*** Block opens ***

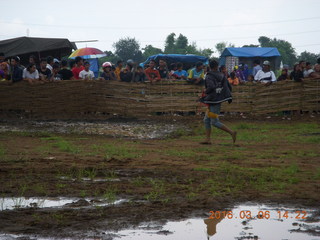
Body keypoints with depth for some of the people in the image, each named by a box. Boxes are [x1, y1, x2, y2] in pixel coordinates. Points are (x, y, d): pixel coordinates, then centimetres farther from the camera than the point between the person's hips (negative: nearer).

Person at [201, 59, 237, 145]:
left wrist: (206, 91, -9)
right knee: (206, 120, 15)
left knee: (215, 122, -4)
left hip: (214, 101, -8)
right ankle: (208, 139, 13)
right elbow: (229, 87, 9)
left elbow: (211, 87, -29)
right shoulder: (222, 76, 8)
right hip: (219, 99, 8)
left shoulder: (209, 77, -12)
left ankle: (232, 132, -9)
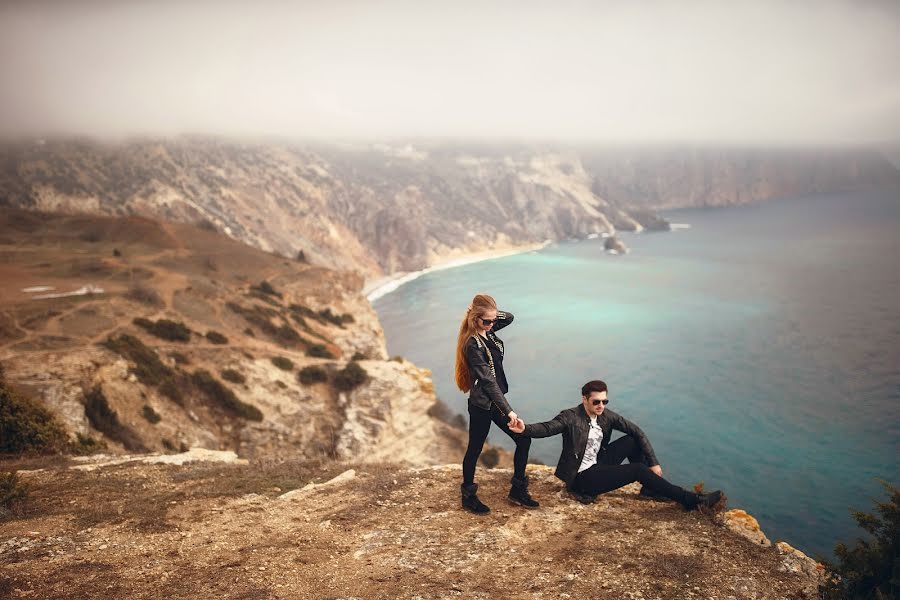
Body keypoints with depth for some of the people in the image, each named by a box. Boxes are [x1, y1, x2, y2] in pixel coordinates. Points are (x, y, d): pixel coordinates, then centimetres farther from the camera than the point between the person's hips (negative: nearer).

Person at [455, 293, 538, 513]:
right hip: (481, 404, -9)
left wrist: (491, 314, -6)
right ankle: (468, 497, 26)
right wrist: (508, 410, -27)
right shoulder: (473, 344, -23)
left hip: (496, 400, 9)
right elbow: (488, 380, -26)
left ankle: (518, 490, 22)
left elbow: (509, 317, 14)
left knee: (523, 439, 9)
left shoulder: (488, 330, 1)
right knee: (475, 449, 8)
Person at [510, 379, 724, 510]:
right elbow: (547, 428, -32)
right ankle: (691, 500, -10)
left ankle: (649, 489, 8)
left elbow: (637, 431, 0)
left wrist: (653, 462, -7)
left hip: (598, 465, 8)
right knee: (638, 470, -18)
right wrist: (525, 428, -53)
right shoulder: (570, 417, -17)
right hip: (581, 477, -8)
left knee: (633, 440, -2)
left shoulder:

*** Block closes ***

Respond with the exact lines running from the one that contains "right wrist: (525, 428, -53)" through the last line of the data above, and no other lines.

§ ANSWER TO THE PROBLEM:
right wrist: (525, 428, -53)
right shoulder: (570, 417, -17)
right hip: (581, 477, -8)
left knee: (633, 440, -2)
left shoulder:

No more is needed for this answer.